- [EXERCISE TEXT]
────────

Prior to the equity investment, LendingPoint had been bootstrapped, fueled by an initial friends and family raise in 2014 and subsequent other financing that now gives the company more than $325 million of equity to date, Tom Burnside, co-founder and CEO of LendingPoint, told Crunchbase News.
Eric Friedman, managing director of Warburg Pincus, said in a written statement that LendingPoint has an opportunity for continued growth.
“LendingPoint’s unique use of data and technology and best-in-class lending platform has enabled it to scale rapidly by providing financial solutions and superior service to its expanding customer base,” he said about the investment.
The Kennesaw, Georgia-based company became profitable in 2019 and completed its second year with that status in 2020.
Early on, the company sought to prove its concept and advocate for the customer without outside influence, Burnside said.
“We focused on the customer and how to get them to this point,” he added. “Outside money has a way of shaping a business. We have been in an advantageous position to be the voice of the customer and do something no one else was doing. Most other companies operate with customers at the higher end of the FICO range, but we wanted to offer something new.”
In 2018, the company was able to get into the point-of-sale space through an acquisition of San Diego-based LoanHero, which enabled LendingPoint to expand its credit models and acquire new customers.
The company has been able to bring all of the necessary components together, and with this raise, Burnside said, the company will now let all the momentum that it had built explode.

────────

Recorded data:
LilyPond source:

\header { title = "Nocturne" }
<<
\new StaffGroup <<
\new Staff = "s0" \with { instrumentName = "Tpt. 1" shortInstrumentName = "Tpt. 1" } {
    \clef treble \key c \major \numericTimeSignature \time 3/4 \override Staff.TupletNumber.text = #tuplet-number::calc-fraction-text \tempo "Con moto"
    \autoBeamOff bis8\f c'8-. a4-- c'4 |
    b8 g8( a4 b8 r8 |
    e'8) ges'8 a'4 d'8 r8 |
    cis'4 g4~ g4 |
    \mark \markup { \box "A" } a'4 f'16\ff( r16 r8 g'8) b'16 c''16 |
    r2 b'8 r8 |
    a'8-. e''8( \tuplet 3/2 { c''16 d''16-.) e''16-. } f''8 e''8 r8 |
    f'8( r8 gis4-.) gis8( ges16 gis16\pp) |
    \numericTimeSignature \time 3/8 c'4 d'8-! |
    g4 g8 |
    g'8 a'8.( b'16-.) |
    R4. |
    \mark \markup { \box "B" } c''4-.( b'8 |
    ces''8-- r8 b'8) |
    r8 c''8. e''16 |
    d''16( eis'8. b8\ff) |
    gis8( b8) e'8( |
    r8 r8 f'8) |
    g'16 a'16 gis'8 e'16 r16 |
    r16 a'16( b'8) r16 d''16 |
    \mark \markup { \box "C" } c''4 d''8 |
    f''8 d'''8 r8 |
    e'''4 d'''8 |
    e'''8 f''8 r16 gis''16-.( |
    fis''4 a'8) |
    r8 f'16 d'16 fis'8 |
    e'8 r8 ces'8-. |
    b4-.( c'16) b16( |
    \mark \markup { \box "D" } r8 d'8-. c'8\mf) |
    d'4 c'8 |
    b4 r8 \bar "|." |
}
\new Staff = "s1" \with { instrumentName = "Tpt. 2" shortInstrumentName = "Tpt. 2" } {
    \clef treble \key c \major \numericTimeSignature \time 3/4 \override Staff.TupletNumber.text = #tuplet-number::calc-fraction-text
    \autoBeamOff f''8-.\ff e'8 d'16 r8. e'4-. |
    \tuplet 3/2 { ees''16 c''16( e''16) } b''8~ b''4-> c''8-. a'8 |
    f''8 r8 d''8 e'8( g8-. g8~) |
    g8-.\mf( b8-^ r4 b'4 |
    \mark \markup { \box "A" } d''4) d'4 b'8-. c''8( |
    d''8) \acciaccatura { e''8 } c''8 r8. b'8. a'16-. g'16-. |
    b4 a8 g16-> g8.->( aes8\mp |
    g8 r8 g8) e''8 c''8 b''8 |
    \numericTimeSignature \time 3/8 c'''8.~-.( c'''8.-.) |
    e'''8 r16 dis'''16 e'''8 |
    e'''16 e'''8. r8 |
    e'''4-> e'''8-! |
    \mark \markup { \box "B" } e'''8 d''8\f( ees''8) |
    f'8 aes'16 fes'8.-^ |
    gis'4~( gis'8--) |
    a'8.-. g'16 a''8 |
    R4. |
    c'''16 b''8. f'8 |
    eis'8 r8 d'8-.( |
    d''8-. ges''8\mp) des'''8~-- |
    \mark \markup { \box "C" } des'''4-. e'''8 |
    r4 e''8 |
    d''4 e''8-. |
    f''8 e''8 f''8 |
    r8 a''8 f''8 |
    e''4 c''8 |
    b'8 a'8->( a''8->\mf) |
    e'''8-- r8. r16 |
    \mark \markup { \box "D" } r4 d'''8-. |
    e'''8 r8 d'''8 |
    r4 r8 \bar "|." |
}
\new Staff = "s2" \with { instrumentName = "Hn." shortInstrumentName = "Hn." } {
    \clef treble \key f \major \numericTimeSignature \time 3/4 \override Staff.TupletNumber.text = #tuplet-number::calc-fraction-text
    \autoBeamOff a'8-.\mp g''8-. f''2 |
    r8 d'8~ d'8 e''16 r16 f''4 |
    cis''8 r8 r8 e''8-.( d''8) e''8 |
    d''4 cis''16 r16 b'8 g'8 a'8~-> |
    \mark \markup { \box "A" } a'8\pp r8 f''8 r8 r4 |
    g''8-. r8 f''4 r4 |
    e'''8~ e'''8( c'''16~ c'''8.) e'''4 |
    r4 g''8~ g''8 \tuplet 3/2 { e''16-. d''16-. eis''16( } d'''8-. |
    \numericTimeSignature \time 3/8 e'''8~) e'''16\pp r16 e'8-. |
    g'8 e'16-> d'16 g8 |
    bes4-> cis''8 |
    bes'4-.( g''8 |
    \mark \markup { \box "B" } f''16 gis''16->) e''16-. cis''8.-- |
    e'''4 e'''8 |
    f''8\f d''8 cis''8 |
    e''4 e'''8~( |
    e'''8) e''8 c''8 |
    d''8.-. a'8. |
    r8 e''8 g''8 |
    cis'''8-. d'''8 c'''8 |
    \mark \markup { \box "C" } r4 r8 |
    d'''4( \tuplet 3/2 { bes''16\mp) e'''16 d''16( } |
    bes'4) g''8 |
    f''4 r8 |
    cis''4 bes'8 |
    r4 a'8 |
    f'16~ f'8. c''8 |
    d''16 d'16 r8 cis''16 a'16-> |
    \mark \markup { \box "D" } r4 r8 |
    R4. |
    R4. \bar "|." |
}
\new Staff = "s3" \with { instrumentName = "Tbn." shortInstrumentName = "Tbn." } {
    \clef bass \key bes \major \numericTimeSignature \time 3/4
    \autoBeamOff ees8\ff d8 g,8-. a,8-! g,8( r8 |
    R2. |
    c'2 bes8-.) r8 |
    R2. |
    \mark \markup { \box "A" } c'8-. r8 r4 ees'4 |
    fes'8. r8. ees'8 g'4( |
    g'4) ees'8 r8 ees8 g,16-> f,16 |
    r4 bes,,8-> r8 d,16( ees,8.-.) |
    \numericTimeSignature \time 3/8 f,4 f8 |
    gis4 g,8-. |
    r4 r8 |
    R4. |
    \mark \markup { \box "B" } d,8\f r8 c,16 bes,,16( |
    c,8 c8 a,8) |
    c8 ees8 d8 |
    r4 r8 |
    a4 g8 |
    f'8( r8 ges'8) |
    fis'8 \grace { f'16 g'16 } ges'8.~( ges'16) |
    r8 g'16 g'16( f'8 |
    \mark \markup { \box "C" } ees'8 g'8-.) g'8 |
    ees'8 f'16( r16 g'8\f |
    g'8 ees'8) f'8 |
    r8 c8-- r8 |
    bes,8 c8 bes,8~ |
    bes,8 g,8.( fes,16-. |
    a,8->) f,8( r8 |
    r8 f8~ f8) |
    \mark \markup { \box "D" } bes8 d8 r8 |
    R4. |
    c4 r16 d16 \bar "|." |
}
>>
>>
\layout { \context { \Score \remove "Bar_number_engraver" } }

────────

- [WHAT TO WORK ON]
**A)** Reproduce the LendingPoint article from "In 2018, the" up to and including "had built explode.".
**B)** Continue the article on LendingPoint's funding from the point where it stops.
These entries have no role in any of this work.

- [ACTIVITY ANSWERS]
**A)**
In 2018, the company was able to get into the point-of-sale space through an acquisition of San Diego-based LoanHero, which enabled LendingPoint to expand its credit models and acquire new customers.
The company has been able to bring all of the necessary components together, and with this raise, Burnside said, the company will now let all the momentum that it had built explode.

**B)**
“We need the equity dollars to enable us to do that,” he added.
The funding will go toward investing in artificial intelligence and the user experience, and developing new features and capabilities for the company’s mobile app, as well as ramping up its balance sheet and forward-flow agreements.
“We need to meet the customer wherever they are,” Burnside said. “We need to continue to acquire customers at the top of the funnel, create products to meet our customers’ life journeys, and work on amazing ways of delivering the product.”
Meanwhile, as more startups enter the lending space, Burnside is optimistic that a fintech company could become the next JP Morgan.
The market is large enough–in the trillions of dollars–providing room for four or five companies “to get it right,” he said.
“There is now a preference for going online, and my feeling is we are in the middle of a revolution and an evolution to this space that has never been seen before,” Burnside added. “More people putting money into the space will make the conversion faster.”